## What you will do
Go through the records and count every line that holds "lines". Only the number belongs in the reply.

Content starts

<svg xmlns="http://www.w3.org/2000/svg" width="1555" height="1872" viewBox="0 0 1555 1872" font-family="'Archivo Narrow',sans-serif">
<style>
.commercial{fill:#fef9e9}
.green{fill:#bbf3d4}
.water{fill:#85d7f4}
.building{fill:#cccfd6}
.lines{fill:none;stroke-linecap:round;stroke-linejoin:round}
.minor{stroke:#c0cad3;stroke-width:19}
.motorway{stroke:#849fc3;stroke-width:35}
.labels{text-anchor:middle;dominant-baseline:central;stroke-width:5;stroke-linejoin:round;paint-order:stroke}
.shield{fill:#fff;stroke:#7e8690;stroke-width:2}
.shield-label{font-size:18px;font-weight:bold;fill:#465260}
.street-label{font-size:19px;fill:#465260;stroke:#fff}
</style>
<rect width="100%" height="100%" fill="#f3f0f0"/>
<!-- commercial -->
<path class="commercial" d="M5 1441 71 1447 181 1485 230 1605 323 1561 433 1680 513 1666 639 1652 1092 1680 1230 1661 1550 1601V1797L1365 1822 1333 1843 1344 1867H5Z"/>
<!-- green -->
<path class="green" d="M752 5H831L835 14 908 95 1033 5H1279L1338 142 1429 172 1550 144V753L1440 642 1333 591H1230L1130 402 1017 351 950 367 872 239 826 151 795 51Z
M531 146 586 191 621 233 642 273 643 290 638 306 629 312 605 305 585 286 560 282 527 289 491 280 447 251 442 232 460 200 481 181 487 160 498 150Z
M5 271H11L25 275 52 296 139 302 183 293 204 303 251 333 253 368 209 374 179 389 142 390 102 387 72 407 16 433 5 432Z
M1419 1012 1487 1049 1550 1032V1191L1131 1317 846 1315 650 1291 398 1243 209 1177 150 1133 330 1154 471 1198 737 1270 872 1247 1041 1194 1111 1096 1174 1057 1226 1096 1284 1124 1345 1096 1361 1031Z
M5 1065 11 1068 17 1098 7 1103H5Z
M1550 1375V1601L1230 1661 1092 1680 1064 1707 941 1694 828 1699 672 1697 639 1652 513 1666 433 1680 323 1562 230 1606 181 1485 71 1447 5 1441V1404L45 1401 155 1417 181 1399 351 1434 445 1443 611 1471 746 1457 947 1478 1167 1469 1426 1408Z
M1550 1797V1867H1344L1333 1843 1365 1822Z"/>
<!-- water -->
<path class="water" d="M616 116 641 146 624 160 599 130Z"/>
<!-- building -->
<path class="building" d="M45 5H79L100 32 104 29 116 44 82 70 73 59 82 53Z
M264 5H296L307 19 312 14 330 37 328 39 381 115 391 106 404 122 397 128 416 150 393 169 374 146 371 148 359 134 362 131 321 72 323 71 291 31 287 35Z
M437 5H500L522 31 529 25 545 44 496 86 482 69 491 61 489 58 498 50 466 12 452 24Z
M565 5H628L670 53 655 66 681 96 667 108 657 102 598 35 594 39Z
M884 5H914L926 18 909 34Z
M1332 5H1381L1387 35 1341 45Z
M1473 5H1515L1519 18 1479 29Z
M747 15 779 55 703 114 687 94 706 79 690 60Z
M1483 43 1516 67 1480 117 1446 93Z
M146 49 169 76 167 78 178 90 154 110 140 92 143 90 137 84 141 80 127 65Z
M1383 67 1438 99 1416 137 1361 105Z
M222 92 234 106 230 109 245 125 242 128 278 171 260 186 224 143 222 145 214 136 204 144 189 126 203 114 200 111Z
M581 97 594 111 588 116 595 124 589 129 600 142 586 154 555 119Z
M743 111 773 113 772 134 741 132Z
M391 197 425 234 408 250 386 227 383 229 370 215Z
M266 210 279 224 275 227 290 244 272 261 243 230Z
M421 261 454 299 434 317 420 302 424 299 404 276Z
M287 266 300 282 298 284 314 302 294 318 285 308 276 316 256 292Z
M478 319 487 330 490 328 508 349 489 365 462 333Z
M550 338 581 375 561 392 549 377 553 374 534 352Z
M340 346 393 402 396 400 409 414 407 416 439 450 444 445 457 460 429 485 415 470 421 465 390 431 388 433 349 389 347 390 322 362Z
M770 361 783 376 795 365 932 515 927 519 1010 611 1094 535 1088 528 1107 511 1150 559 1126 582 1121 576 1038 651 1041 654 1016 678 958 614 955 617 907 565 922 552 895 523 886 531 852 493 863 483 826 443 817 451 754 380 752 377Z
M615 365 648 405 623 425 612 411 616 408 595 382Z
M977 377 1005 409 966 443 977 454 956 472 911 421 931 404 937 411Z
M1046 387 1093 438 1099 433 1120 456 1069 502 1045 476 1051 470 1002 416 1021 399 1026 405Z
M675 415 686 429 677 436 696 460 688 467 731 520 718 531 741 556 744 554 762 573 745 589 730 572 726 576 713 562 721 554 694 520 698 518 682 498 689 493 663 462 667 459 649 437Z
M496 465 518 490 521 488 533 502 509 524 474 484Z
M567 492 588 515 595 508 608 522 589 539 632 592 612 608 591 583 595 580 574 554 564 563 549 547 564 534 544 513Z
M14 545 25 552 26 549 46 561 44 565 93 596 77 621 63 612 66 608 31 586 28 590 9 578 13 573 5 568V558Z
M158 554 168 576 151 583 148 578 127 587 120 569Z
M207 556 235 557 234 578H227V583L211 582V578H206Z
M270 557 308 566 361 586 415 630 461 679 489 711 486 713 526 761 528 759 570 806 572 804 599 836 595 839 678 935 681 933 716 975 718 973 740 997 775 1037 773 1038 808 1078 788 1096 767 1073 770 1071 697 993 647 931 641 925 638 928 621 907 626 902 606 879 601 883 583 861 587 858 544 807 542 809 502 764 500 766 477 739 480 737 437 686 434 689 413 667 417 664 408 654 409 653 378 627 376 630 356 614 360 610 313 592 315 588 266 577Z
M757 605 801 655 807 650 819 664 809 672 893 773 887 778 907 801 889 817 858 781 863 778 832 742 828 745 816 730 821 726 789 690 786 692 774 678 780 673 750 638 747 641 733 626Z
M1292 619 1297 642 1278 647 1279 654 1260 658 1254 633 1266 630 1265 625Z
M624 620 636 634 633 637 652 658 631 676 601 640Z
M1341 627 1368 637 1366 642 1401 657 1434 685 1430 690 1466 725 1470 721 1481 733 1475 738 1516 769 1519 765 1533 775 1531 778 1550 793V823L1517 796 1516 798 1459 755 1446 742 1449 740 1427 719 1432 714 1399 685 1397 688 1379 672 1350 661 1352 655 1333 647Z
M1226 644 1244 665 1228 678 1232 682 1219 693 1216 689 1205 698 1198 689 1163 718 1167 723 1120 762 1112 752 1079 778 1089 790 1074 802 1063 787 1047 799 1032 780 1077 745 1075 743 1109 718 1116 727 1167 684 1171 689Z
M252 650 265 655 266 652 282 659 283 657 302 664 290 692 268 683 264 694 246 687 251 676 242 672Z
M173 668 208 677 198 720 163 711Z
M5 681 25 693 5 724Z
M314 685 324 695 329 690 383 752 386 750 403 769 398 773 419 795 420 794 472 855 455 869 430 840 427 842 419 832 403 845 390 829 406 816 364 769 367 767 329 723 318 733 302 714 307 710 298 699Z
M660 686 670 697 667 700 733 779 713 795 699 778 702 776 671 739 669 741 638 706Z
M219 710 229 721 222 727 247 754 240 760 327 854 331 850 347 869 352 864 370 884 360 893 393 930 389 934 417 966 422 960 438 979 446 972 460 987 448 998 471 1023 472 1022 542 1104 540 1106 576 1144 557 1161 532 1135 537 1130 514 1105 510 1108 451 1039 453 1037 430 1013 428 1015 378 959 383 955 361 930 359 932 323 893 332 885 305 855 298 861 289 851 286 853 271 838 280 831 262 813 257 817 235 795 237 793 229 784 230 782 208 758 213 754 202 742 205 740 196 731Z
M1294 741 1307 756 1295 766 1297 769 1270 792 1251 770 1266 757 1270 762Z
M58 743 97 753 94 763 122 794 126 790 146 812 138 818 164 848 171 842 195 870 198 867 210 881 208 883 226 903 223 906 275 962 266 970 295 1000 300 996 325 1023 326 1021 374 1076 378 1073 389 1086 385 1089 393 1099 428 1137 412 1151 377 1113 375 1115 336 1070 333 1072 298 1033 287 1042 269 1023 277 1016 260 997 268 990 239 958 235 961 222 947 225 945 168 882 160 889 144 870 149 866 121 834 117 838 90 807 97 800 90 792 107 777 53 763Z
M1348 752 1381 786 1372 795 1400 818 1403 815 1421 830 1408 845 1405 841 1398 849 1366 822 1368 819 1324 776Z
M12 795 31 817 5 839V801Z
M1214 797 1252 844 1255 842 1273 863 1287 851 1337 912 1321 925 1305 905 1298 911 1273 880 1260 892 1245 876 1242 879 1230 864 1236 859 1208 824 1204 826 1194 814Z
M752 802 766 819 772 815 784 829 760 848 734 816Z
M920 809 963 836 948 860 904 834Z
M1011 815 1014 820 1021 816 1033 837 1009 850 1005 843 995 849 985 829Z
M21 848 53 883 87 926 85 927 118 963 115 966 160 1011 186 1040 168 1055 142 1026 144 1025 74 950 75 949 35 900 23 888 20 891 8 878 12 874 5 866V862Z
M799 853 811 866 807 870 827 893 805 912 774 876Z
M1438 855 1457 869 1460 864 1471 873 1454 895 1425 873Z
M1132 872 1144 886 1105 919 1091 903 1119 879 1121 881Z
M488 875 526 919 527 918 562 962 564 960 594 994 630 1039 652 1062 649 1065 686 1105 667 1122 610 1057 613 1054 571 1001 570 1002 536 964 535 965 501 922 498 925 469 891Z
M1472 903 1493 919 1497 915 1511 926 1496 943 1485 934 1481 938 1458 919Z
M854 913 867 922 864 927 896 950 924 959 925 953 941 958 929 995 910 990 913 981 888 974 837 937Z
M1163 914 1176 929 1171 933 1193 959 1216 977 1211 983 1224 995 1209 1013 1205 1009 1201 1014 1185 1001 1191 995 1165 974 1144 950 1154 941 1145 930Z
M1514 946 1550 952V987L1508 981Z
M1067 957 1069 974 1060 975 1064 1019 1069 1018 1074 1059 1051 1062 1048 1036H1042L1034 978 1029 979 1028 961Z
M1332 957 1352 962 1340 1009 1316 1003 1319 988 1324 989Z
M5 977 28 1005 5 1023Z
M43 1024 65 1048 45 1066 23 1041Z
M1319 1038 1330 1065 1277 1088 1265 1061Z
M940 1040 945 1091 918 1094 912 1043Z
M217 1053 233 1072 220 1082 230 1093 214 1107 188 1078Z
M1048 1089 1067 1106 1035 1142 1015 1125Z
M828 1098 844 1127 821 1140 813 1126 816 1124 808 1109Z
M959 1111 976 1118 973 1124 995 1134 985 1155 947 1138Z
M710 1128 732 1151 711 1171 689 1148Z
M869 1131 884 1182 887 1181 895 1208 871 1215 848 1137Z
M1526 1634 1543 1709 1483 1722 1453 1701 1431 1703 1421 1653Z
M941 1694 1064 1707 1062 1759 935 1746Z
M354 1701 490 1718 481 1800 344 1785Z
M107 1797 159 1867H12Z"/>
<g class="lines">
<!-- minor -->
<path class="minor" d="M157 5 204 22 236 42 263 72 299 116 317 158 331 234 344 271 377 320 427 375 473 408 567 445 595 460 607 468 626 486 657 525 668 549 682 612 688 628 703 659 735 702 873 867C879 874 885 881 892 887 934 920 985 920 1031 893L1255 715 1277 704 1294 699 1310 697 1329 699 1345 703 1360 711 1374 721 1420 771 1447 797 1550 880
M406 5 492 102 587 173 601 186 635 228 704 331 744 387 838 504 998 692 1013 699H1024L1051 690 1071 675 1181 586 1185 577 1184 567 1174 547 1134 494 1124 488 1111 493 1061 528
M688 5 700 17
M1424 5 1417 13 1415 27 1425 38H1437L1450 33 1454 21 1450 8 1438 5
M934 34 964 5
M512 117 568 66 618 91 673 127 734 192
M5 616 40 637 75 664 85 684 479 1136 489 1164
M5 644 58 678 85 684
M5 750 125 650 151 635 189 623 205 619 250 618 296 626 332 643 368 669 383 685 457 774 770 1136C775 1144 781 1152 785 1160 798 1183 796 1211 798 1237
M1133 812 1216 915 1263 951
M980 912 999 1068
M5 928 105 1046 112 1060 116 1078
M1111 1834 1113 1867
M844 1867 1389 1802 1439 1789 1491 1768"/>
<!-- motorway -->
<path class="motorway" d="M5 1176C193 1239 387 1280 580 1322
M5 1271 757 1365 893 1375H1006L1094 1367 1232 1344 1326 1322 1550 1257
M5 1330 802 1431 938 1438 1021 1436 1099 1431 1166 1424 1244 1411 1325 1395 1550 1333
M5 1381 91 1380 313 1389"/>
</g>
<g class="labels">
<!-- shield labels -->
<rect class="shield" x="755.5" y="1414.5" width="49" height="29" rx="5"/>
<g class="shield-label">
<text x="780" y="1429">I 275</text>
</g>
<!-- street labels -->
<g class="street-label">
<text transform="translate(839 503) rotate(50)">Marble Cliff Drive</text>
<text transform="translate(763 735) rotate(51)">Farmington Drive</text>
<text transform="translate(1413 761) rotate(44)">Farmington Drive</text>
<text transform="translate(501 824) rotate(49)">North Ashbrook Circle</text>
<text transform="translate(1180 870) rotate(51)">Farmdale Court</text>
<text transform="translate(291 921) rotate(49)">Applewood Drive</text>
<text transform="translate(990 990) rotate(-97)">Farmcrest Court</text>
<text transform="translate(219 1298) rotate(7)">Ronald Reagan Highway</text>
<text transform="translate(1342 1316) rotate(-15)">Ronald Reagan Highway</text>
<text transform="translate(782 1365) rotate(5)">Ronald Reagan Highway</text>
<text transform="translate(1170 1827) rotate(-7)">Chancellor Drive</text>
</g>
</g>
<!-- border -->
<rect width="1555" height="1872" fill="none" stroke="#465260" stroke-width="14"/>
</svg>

Content ends

## Solution
2